Indexes are essential to efficient data retrieval. Without them, MongoDB must perform a collection scan, i.e., scan every document in a collection, to select those that match the query statement. With an index, MongoDB can limit the search to the index entries, thereby improving performance.

To create an index, you use the db.collection.createIndex() method:

db.collection.createIndex( { field1: 1, field2: -1 } )

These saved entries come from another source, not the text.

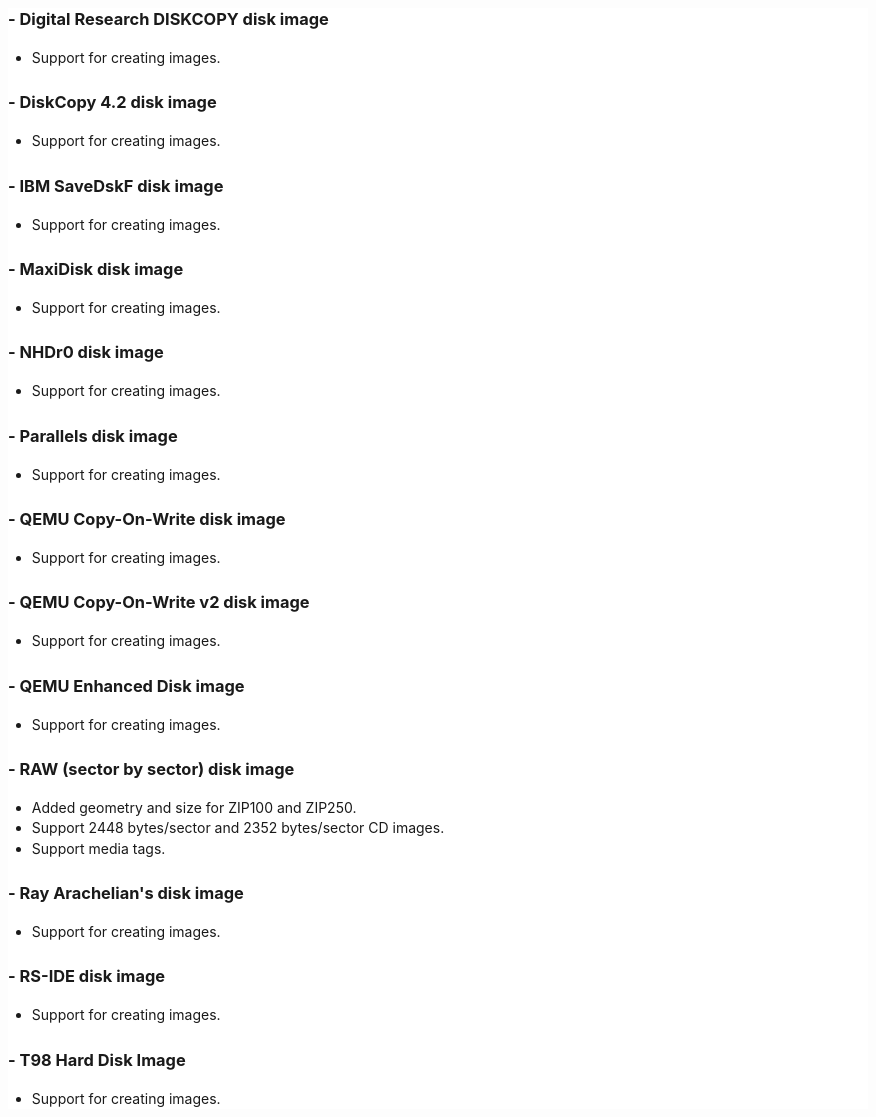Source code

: ### - Digital Research DISKCOPY disk image

- Support for creating images.

### - DiskCopy 4.2 disk image

- Support for creating images.

### - IBM SaveDskF disk image

- Support for creating images.

### - MaxiDisk disk image

- Support for creating images.

### - NHDr0 disk image

- Support for creating images.

### - Parallels disk image

- Support for creating images.

### - QEMU Copy-On-Write disk image

- Support for creating images.

### - QEMU Copy-On-Write v2 disk image

- Support for creating images.

### - QEMU Enhanced Disk image

- Support for creating images.

### - RAW (sector by sector) disk image

- Added geometry and size for ZIP100 and ZIP250.
- Support 2448 bytes/sector and 2352 bytes/sector CD images.
- Support media tags.

### - Ray Arachelian's disk image

- Support for creating images.

### - RS-IDE disk image

- Support for creating images.

### - T98 Hard Disk Image

- Support for creating images.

The 1 and -1 values are sort orders, representing ascending and descending, respectively.

Indexing Best Practices

  1. Index Selectivity: An index is more selective when it filters out more documents in the collection. Higher selectivity indexes lead to fewer documents scanned, increasing query performance.
  2. Covered Queries: These are queries in which the fields in the query are part of an index and the fields returned in the results are in the same index.
  3. Indexing Order: In compound indexes, order matters. That is, the order of fields in the index should match the order in your queries.
  4. Avoid Indexing Large Field Values: Large indexes can lead to increased I/O and decreased performance.

3. Code Examples

Create an Index

// Create an ascending index on the "username" field
db.users.createIndex( { "username": 1 } )

Create a Compound Index

// Create a compound index: "username" ascending and "date" descending
db.users.createIndex( { "username": 1, "date": -1 } )

Delete an Index

// Delete the index on the "username" field
db.users.dropIndex( { "username": 1 } )

4. Summary

In this tutorial, you learned about the importance of MongoDB indexing for query performance. You learned how to create, manage, and delete indexes, and you discovered some best practices for MongoDB indexing.

5. Practice Exercises

  1. Exercise 1: Create a compound index on the orders collection for the fields item (ascending) and date (descending).
  2. Exercise 2: Delete the index you created in Exercise 1.
  3. Exercise 3: Create a covered query using an index.

Solutions

  1. Solution 1: db.orders.createIndex( { "item": 1, "date": -1 } )
  2. Solution 2: db.orders.dropIndex( { "item": 1, "date": -1 } )
  3. Solution 3: First, create an index: db.orders.createIndex( { "item": 1, "date": 1 } ). Then, make a covered query: db.orders.find( { "item": "book", "date": { $gte: new Date('2022-01-01') } }, { _id: 0, item: 1, date: 1 } )

Continue practicing by creating and managing indexes on different fields and creating covered queries. Happy learning!